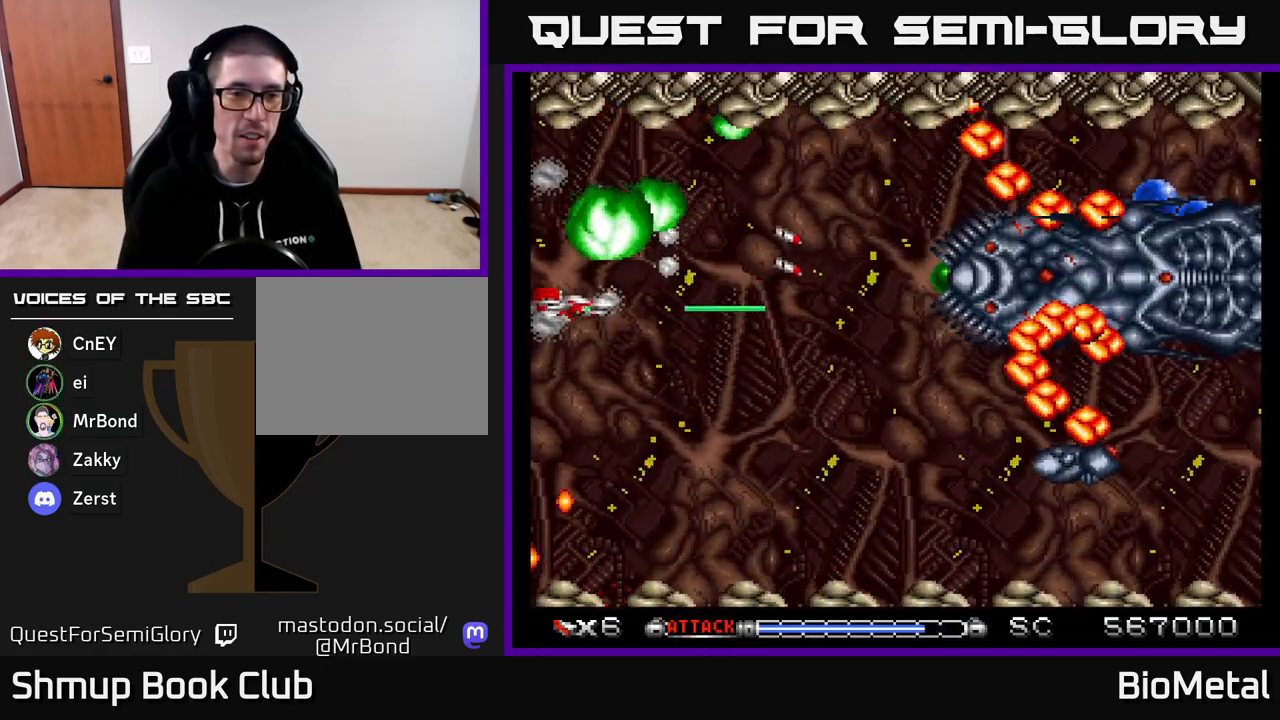
{"buttons": ["A", "DPAD_DOWN"], "right_stick": "center", "events": [[133, "DPAD_DOWN", "up"], [150, "DPAD_RIGHT", "down"], [267, "DPAD_RIGHT", "up"], [400, "DPAD_LEFT", "down"], [483, "DPAD_DOWN", "down"], [483, "DPAD_LEFT", "up"]]}
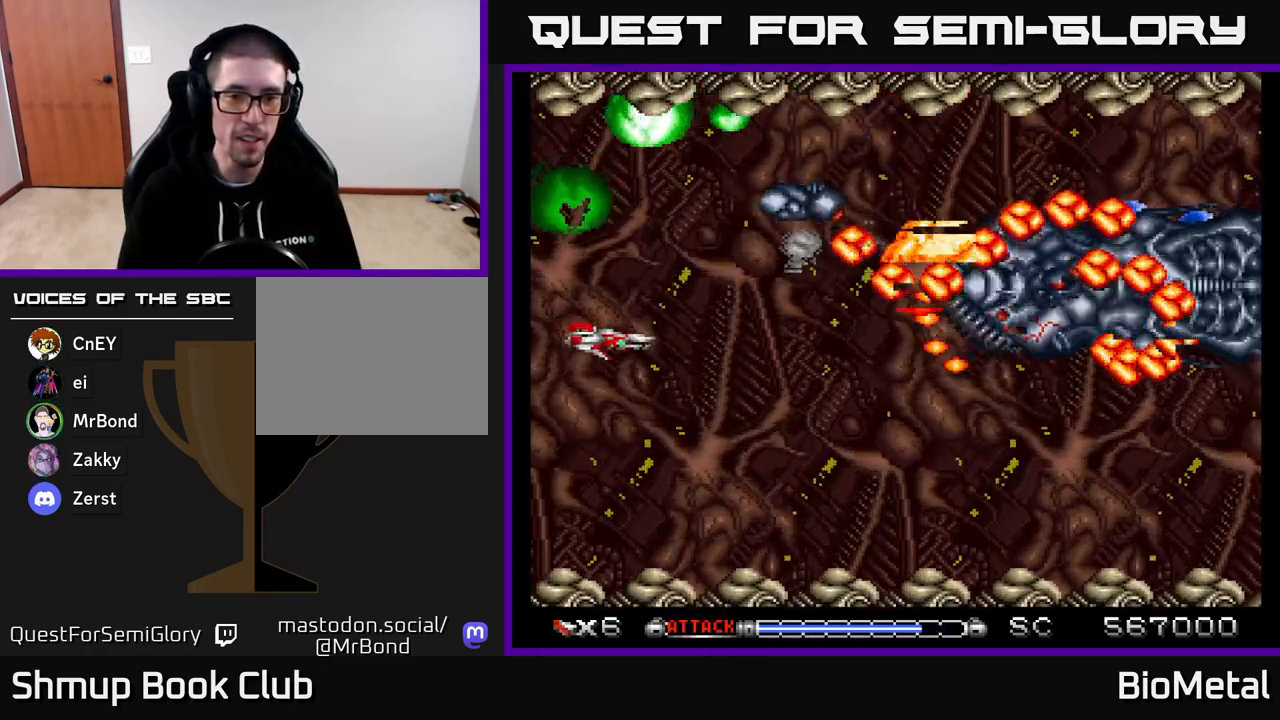
{"buttons": ["A"], "right_stick": "center", "events": [[33, "DPAD_DOWN", "up"], [267, "DPAD_UP", "down"], [333, "DPAD_LEFT", "down"], [333, "DPAD_UP", "up"], [417, "DPAD_DOWN", "down"], [450, "DPAD_LEFT", "up"], [500, "DPAD_DOWN", "up"]]}
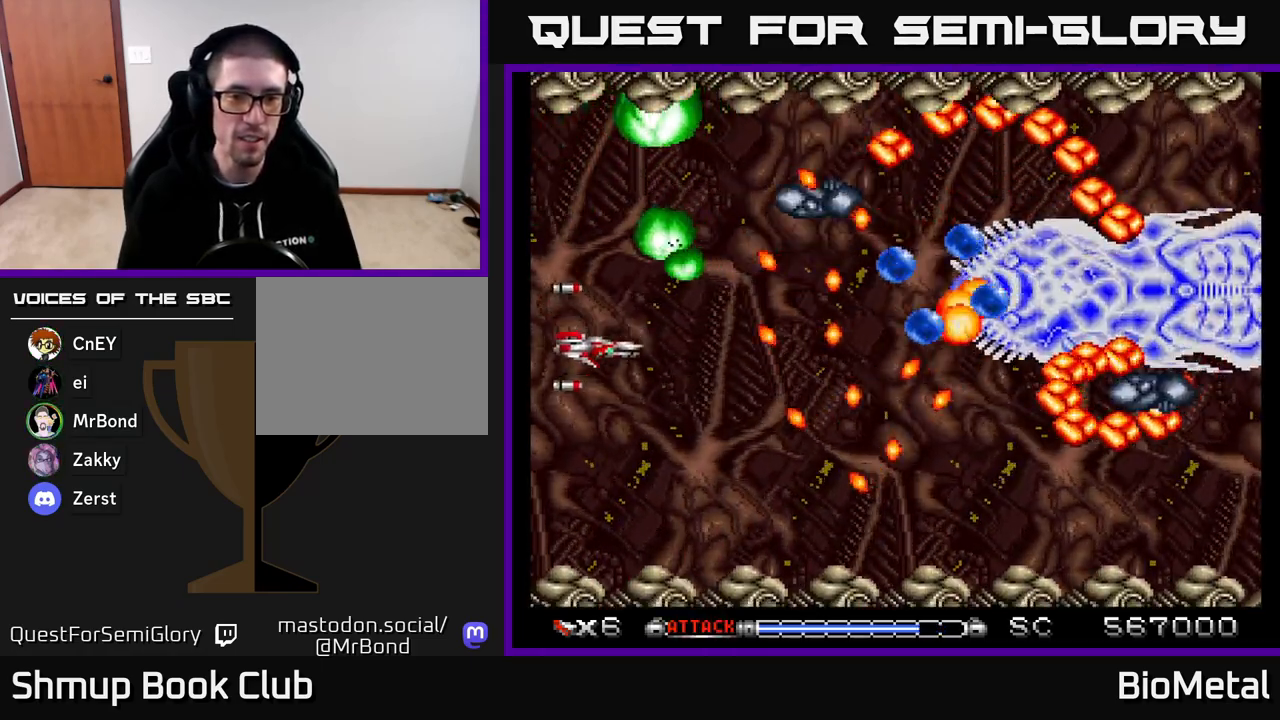
{"buttons": ["A"], "right_stick": "center", "events": [[150, "DPAD_DOWN", "down"], [383, "DPAD_DOWN", "up"]]}
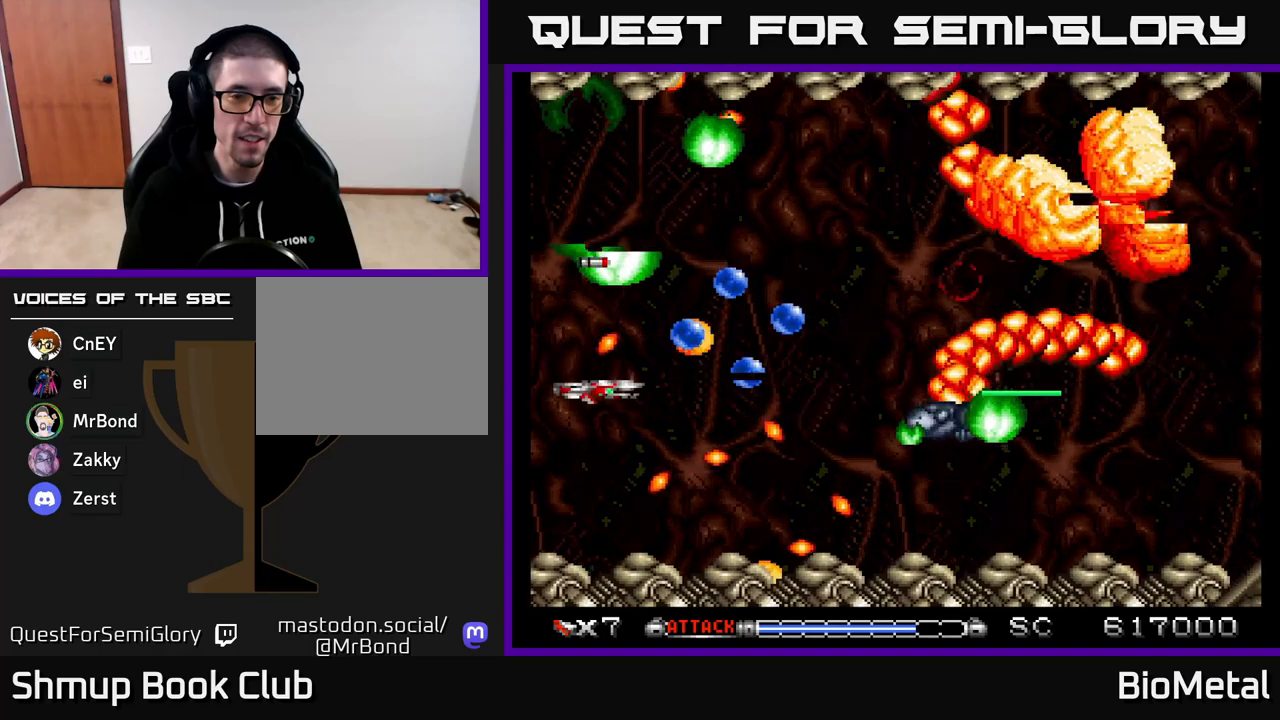
{"buttons": ["A"], "right_stick": "center"}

....................

Problem requirements:
In the copy, include no pictures; everything else in the material should be written out exactly.

Reply to the exercise:
{"buttons": ["A", "DPAD_DOWN"], "right_stick": "center", "events": [[133, "DPAD_DOWN", "up"], [150, "DPAD_RIGHT", "down"], [267, "DPAD_RIGHT", "up"], [400, "DPAD_LEFT", "down"], [483, "DPAD_DOWN", "down"], [483, "DPAD_LEFT", "up"]]}
{"buttons": ["A"], "right_stick": "center", "events": [[33, "DPAD_DOWN", "up"], [267, "DPAD_UP", "down"], [333, "DPAD_LEFT", "down"], [333, "DPAD_UP", "up"], [417, "DPAD_DOWN", "down"], [450, "DPAD_LEFT", "up"], [500, "DPAD_DOWN", "up"]]}
{"buttons": ["A"], "right_stick": "center", "events": [[150, "DPAD_DOWN", "down"], [383, "DPAD_DOWN", "up"]]}
{"buttons": ["A"], "right_stick": "center"}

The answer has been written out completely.